Financial blogger “Simply Creating Classics” said, “The 3174 confirmed in the market on May 23, 2024, is the high point within two years… Does it seem more and more like it now? It’s still early, let’s see together.”

Financial practitioner “Price Investment Research Institute” analyzed in a blog post, “The battle to defend 2700 has begun again, and this time it’s hard to hold. The three major heavyweight sectors—banks, coal, and oil—are not looking optimistic. The CPI for August came out, showing a 0.6% year-on-year increase, maintaining a deflationary state. Rate cuts are imminent, and banks face continued pressure on interest rate spreads. Without fundamental economic support, coal and oil prices continue to decline, putting pressure on coal and oil stocks in the A-share market.

“The global economy is weakening, with Europe staying weak and the United States beginning to weaken.

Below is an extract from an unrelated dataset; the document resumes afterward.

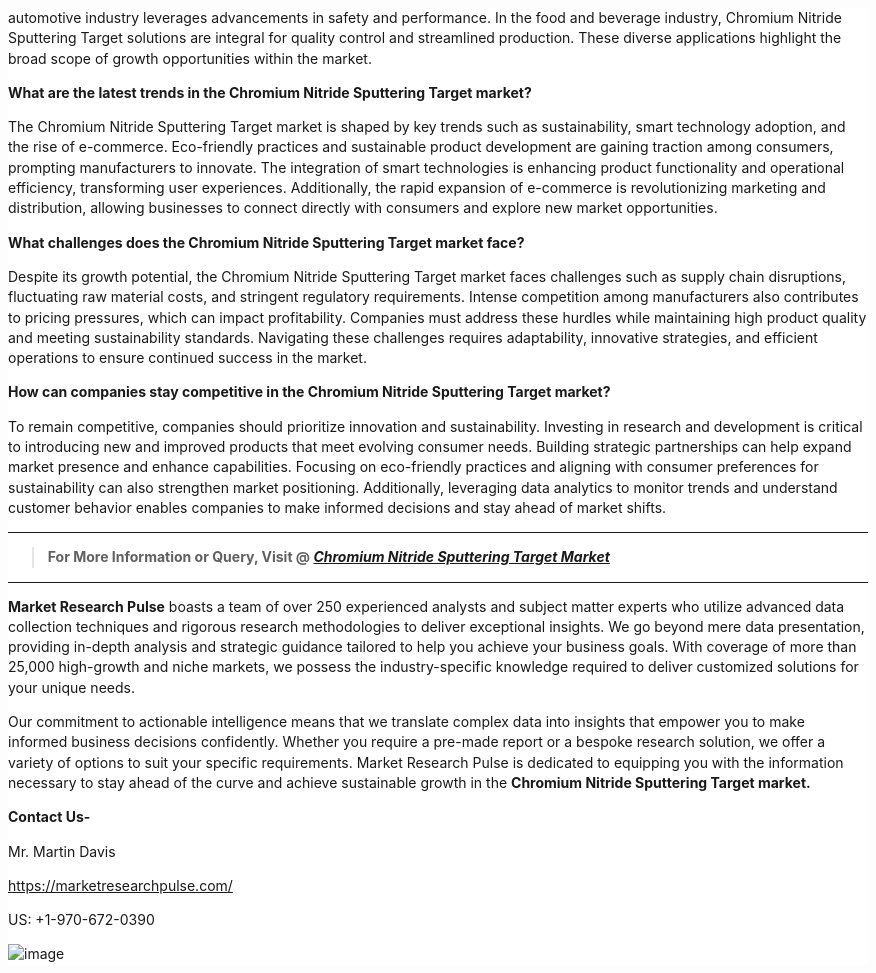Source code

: automotive industry leverages advancements in safety and performance. In the food and beverage industry, Chromium Nitride Sputtering Target solutions are integral for quality control and streamlined production. These diverse applications highlight the broad scope of growth opportunities within the market.</p><p><strong>What are the latest trends in the Chromium Nitride Sputtering Target market?</strong></p><p>The Chromium Nitride Sputtering Target market is shaped by key trends such as sustainability, smart technology adoption, and the rise of e-commerce. Eco-friendly practices and sustainable product development are gaining traction among consumers, prompting manufacturers to innovate. The integration of smart technologies is enhancing product functionality and operational efficiency, transforming user experiences. Additionally, the rapid expansion of e-commerce is revolutionizing marketing and distribution, allowing businesses to connect directly with consumers and explore new market opportunities.</p><p><strong>What challenges does the Chromium Nitride Sputtering Target market face?</strong></p><p>Despite its growth potential, the Chromium Nitride Sputtering Target market faces challenges such as supply chain disruptions, fluctuating raw material costs, and stringent regulatory requirements. Intense competition among manufacturers also contributes to pricing pressures, which can impact profitability. Companies must address these hurdles while maintaining high product quality and meeting sustainability standards. Navigating these challenges requires adaptability, innovative strategies, and efficient operations to ensure continued success in the market.</p><p><strong>How can companies stay competitive in the Chromium Nitride Sputtering Target market?</strong></p><p>To remain competitive, companies should prioritize innovation and sustainability. Investing in research and development is critical to introducing new and improved products that meet evolving consumer needs. Building strategic partnerships can help expand market presence and enhance capabilities. Focusing on eco-friendly practices and aligning with consumer preferences for sustainability can also strengthen market positioning. Additionally, leveraging data analytics to monitor trends and understand customer behavior enables companies to make informed decisions and stay ahead of market shifts.</p><hr /><blockquote><p><strong>For More Information or Query, Visit @&nbsp;<em><a href="https://marketresearchpulse.com/report/117948/chromium-nitride-sputtering-target-market?utm_source=Linkedin&utm_medium=0111">Chromium Nitride Sputtering Target Market</a></em></strong></p></blockquote><hr /><p><strong>Market Research Pulse</strong> boasts a team of over 250 experienced analysts and subject matter experts who utilize advanced data collection techniques and rigorous research methodologies to deliver exceptional insights. We go beyond mere data presentation, providing in-depth analysis and strategic guidance tailored to help you achieve your business goals. With coverage of more than 25,000 high-growth and niche markets, we possess the industry-specific knowledge required to deliver customized solutions for your unique needs.</p><p>Our commitment to actionable intelligence means that we translate complex data into insights that empower you to make informed business decisions confidently. Whether you require a pre-made report or a bespoke research solution, we offer a variety of options to suit your specific requirements. Market Research Pulse is dedicated to equipping you with the information necessary to stay ahead of the curve and achieve sustainable growth in the <strong>Chromium Nitride Sputtering Target market.</strong></p><p><strong>Contact Us-</strong></p><p>Mr. Martin Davis</p><p>https://marketresearchpulse.com/</p><p>US: +1-970-672-0390</p>
![image](https://github.com/user-attachments/assets/a3861436-7663-4d1b-9303-ef512f643b4f)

The cumulative reductions in non-farm payrolls for June and July totaled 86,000. With no economic fundamentals to support them, coal and oil prices are continuing to decline, weighing on coal and oil stocks in the A-share market.

“Individual stocks have been declining this year, displaying a typical distribution market. The seesaw effect is evident. With the current adjustment of weightings, individual stocks may be able to stop falling and rebound.”